Whereas, I understand what he is saying, I think he is wrong at the end. He seems to imply that the light will light up when the elecromagnetic waves travel from the battery to the light. I can understand that the two wires act as an antenna and so after the wave has traveled down the wire for a length less than the full 1/2 light, but he seems to imply that it just jumps from the battery to the bulb.
 
Yes, I saw it and @Vertassium is one of my favorite subscriptions :)
I know what you mean - He's saying the actual 'power' flows along as part of the *wave* (of something) rather than the movement of electrons. Ok, I can believe this but is the wave magnetism? or what exactly is carrying the power.
 
Yes, I saw it and @Vertassium is one of my favorite subscriptions :)
I know what you mean - He's saying the actual 'power' flows along as part of the *wave* (of something) rather than the movement of electrons. Ok, I can believe this but is the wave magnetism? or what exactly is carrying the power.

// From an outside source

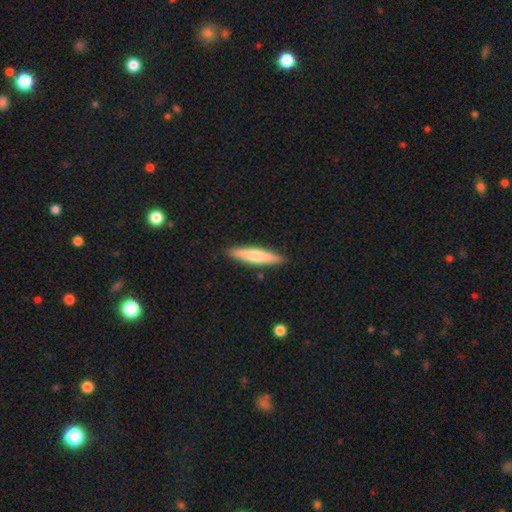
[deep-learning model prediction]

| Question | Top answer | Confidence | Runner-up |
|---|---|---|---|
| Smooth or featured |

The energy is in the form of electromagnetic energy--I have no problem with that. And the magnetic field does not get established until the electrons move (the electrons actually move very slowly--something like 15 minutes an inch--IIRC), but the electromagnetic energy from that battery is not enough to establish an electromagnetic field strong enough to jump that 1 meter gap without the wave front moving some distance along the wire (acting as an antenna and emitter).
 
At radio frequencies & even a little bit at mains AC 50/60Hz things get much more interesting. I've been in a room with fluorescent lights "on" when the light switch was off (at a radio transmitter site back in the day, not sure that'd be allowed today!.
Look up waveguides, eg in your microwave oven when energy travels along an "empty metal tube" from the magnetron to the food cavity (longer in broadcast industry applications).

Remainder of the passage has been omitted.